While it is healthy for Merchants and Operators to delve deep into retail debates, a proactive Merchant will elicit Operator feedback before creating a program. Merchandisers: your programs are ONLY as good as the way in which they are seamlessly executed.

Merchandising TIP of the day
Merchants sometimes launch multiple products at the same time (example 10 plus flavours of ice cream). While it may seem intuitive to release all at once, it may not actually be the best strategy to employ. Too many products to choose from!  This is especially true for products with limited shelf life (very perishable), or products that are novel to the market place and thus riskier.

Merchants, put your Operator ‘hat’ on before launching too many!
– Operators are responsible for ordering. If a Merchant introduces 10+ skus (referred to as Stock Keeping Unit) on something new, Operators have no history on how to order.
– If they order incorrectly, they have too much on hand (not only taking up precious space in backroom) but it increases Shrink (product thrown out) which costs your program and the business $money.

INSTEAD…. introduce a responsible number of skus. Let the skus gain momentum. Have Operators begging you for more line extensions because consumers are buying.
MERCHANTS REMEMBER THIS: A PROGRAM IS MORE CREDIBLE IF YOU STRATEGICALLY ADD MORE SKUS THAN INTRODUCING TOO MANY AND THEN DELIST THEM!!

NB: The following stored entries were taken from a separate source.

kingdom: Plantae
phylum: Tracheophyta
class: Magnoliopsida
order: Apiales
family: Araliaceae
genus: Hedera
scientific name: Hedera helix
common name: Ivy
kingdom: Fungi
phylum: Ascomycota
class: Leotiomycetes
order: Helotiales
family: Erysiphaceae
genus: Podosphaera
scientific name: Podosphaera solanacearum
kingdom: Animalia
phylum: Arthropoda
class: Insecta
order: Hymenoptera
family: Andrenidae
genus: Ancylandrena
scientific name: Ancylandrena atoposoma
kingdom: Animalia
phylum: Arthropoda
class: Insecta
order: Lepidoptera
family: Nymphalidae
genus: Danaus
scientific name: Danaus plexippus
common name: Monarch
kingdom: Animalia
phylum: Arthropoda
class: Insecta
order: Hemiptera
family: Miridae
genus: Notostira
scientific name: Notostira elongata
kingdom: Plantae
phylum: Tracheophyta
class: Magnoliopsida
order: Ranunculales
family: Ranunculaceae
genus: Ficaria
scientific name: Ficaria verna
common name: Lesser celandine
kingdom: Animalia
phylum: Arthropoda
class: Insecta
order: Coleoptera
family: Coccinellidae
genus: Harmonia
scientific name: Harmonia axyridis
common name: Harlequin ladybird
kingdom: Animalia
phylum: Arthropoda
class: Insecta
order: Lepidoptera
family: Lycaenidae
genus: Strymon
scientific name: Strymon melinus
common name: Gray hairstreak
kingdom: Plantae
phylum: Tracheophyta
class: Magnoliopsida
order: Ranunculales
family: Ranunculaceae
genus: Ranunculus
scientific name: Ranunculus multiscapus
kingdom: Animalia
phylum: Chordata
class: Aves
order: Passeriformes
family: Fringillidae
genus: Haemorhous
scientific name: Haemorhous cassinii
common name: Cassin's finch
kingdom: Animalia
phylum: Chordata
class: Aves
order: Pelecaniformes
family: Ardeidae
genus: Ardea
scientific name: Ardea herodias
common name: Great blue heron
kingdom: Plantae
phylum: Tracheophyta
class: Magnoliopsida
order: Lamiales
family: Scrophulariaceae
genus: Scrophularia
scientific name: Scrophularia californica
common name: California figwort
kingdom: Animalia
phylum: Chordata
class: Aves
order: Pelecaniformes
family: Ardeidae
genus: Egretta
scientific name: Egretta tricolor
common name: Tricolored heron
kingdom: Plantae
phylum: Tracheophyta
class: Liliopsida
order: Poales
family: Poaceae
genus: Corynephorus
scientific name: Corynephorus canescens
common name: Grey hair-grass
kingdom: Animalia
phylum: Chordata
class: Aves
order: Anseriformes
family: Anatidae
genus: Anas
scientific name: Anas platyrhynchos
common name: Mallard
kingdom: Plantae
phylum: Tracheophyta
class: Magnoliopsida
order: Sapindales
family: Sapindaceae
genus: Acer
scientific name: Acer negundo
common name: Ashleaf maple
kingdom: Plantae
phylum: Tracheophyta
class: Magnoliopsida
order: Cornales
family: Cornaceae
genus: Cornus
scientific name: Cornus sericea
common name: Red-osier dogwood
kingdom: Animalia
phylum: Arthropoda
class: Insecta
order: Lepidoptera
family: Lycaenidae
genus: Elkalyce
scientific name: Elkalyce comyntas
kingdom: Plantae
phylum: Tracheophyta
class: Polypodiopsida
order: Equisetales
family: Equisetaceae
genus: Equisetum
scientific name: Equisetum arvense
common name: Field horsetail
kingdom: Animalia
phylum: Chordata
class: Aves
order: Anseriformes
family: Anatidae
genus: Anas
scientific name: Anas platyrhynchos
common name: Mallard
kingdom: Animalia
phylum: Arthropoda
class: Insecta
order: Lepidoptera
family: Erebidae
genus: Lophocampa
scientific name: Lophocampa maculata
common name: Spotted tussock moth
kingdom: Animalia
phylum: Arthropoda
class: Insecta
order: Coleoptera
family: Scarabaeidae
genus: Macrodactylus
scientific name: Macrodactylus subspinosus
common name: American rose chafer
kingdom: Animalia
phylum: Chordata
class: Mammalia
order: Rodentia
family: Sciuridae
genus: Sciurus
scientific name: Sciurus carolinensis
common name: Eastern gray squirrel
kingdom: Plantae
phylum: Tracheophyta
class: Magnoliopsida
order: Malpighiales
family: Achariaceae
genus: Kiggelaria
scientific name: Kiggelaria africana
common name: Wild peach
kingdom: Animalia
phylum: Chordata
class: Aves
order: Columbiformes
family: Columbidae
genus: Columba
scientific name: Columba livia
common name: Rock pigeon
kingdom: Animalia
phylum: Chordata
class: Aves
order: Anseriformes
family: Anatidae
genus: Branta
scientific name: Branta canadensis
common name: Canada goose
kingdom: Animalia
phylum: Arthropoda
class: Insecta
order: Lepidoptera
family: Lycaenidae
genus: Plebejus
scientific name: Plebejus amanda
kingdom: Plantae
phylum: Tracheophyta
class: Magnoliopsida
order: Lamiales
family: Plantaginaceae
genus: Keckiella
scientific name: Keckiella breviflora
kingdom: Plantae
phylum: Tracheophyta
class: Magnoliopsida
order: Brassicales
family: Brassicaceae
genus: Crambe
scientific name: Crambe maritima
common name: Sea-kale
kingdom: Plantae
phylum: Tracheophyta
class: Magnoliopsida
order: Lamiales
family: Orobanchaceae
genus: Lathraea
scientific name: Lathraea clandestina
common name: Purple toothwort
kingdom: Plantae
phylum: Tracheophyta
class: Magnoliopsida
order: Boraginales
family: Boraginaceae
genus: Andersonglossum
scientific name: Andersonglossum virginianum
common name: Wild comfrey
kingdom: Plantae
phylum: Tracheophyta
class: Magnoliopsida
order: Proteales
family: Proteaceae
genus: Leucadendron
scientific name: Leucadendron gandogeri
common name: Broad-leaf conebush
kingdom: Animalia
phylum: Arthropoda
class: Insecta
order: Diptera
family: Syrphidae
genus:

Both consumers and operators will lose faith in program. So set yourself up for success.

Pricing Strategies Examined

In a tough economy, many retailers are discounting prices.  But price alone is not a sustainable strategy to retain customers and earn a $profit$. Attract them yes! …But retain customers, no!
However, leveraging from your reduced price strategy while concurrently implementing a new value-added program(s) to your business model can be sustainable. And very profitable.

During a discounted pricing strategy, your business will increase customer traffic and customers will get exposure to your newly created (or even existing value-added (VA) services) and this will gain customer loyalty.  Such VA programs should be tailored to your target market and some basic examples include: elderly assistance, VIP treatment for women with children, build in loyalty program/points, partnering with a company that synergizes with your business, etc. 

The more creative and unique, the better: unlike Glengarry Glen Ross, it is not ABC! (Always Be Closing) but ABD! (Always be Differentiating!)

It is important for retailers to emphasize ‘what differentiates them” from the competition while employing the discounted price strategy.  Discounting on price alone will only reduce profits and ultimately precipitate a new retail strategy…one that will be a more desperate measure to gain sales. 

Side Note: New Entry Retailer Strategies
In some instances, however, discounting price is the only strategy of some retailers (usually new retailers or smaller outfits….a tactic employed to gain market share and exposure). This strategy usually has a set time limit and there is a fundamental understanding of the impact on short-term profits.
Strategically, these retailers reduce prices on specific KVI items (Known Value Items to the customer i.e. Coke, Tide) or even on destination departments such as Produce or Meat. This Retailer strategy is done to entice customers to shop repeatedly and gain familiarity with the retailer and its products/services. But, once the retailer gains significant critical mass/customer traffic, gradually they will increase retails to be more competitive. This is usually done slowly to avoid sticker shock.